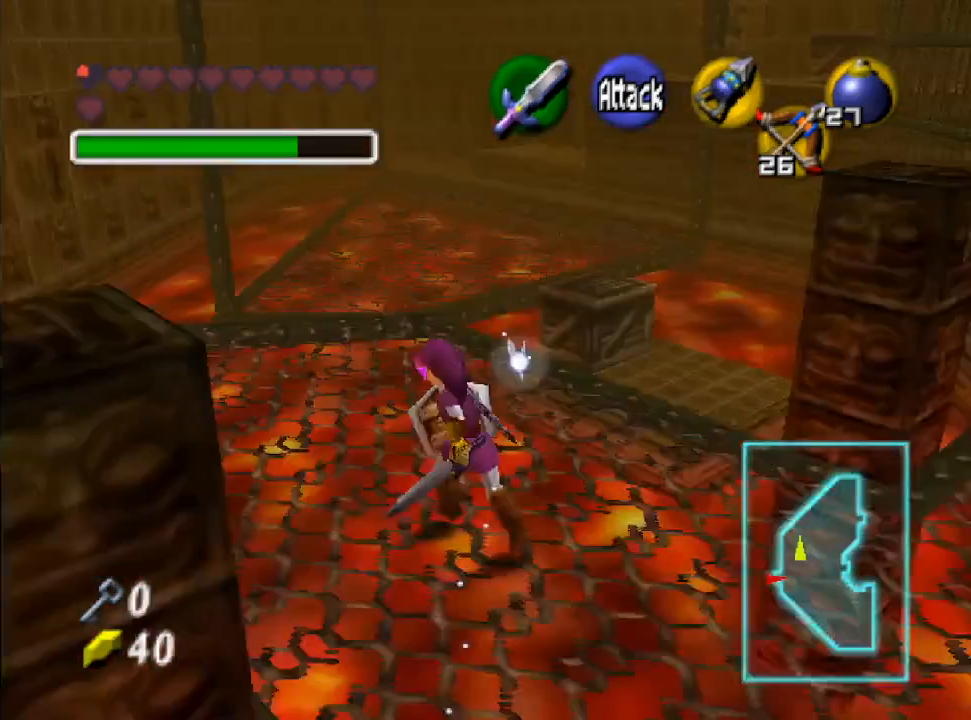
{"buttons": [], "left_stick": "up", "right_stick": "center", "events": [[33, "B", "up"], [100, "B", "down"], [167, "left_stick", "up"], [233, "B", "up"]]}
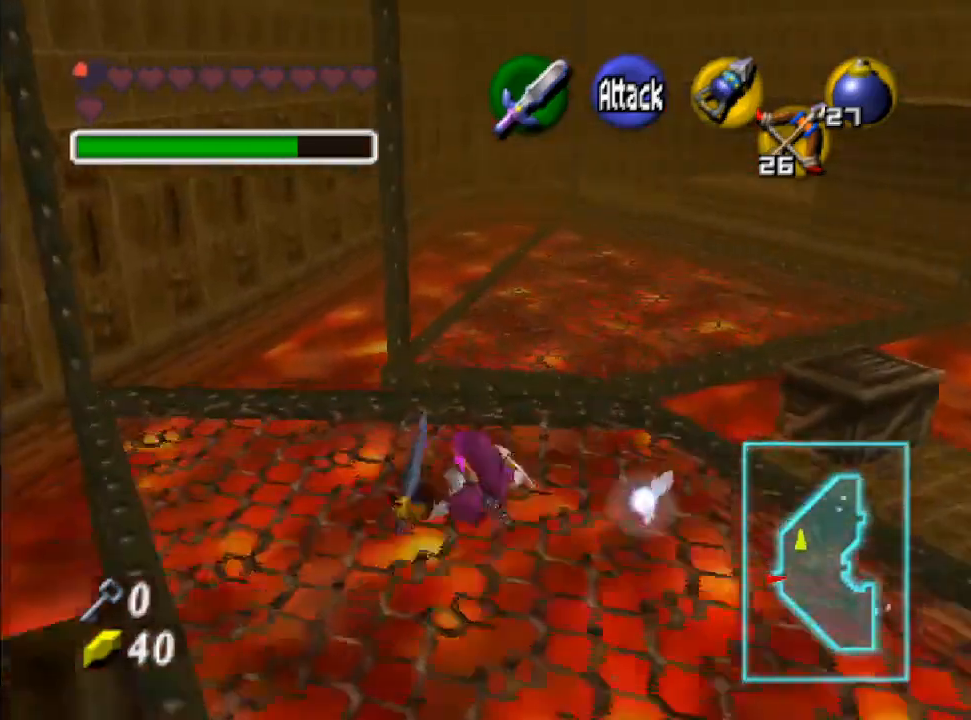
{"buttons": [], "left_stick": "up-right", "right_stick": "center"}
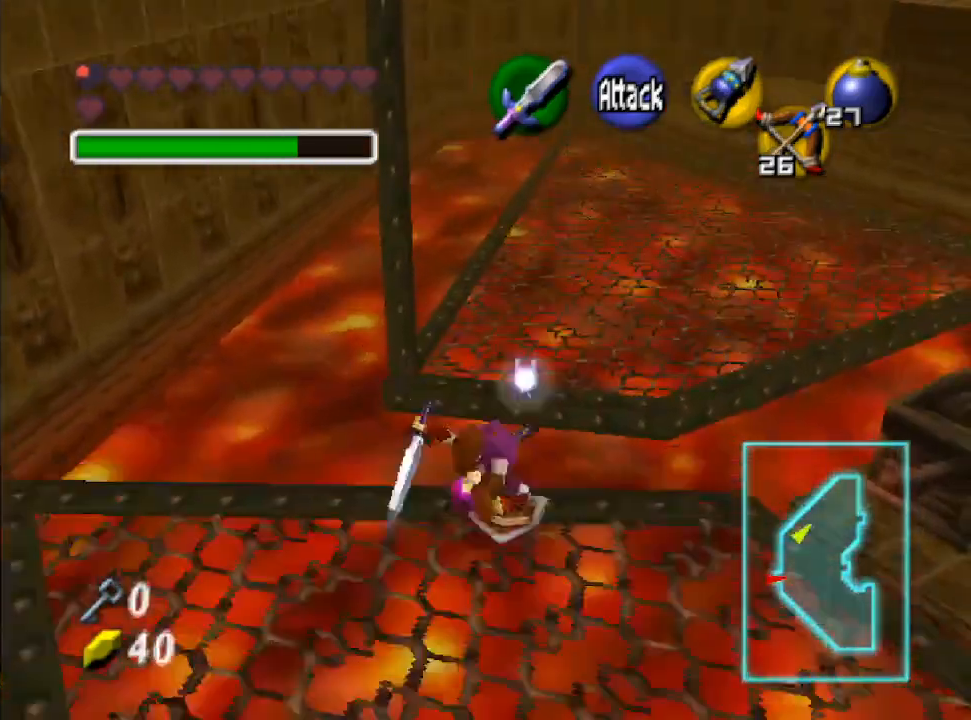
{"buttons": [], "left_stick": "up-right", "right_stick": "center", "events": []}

## EXERCISE GOAL
Print all of the material exactly. Omit pictures.

## PROBLEM SOLUTION
{"buttons": [], "left_stick": "up", "right_stick": "center", "events": [[33, "B", "up"], [100, "B", "down"], [167, "left_stick", "up"], [233, "B", "up"]]}
{"buttons": [], "left_stick": "up-right", "right_stick": "center"}
{"buttons": [], "left_stick": "up-right", "right_stick": "center", "events": []}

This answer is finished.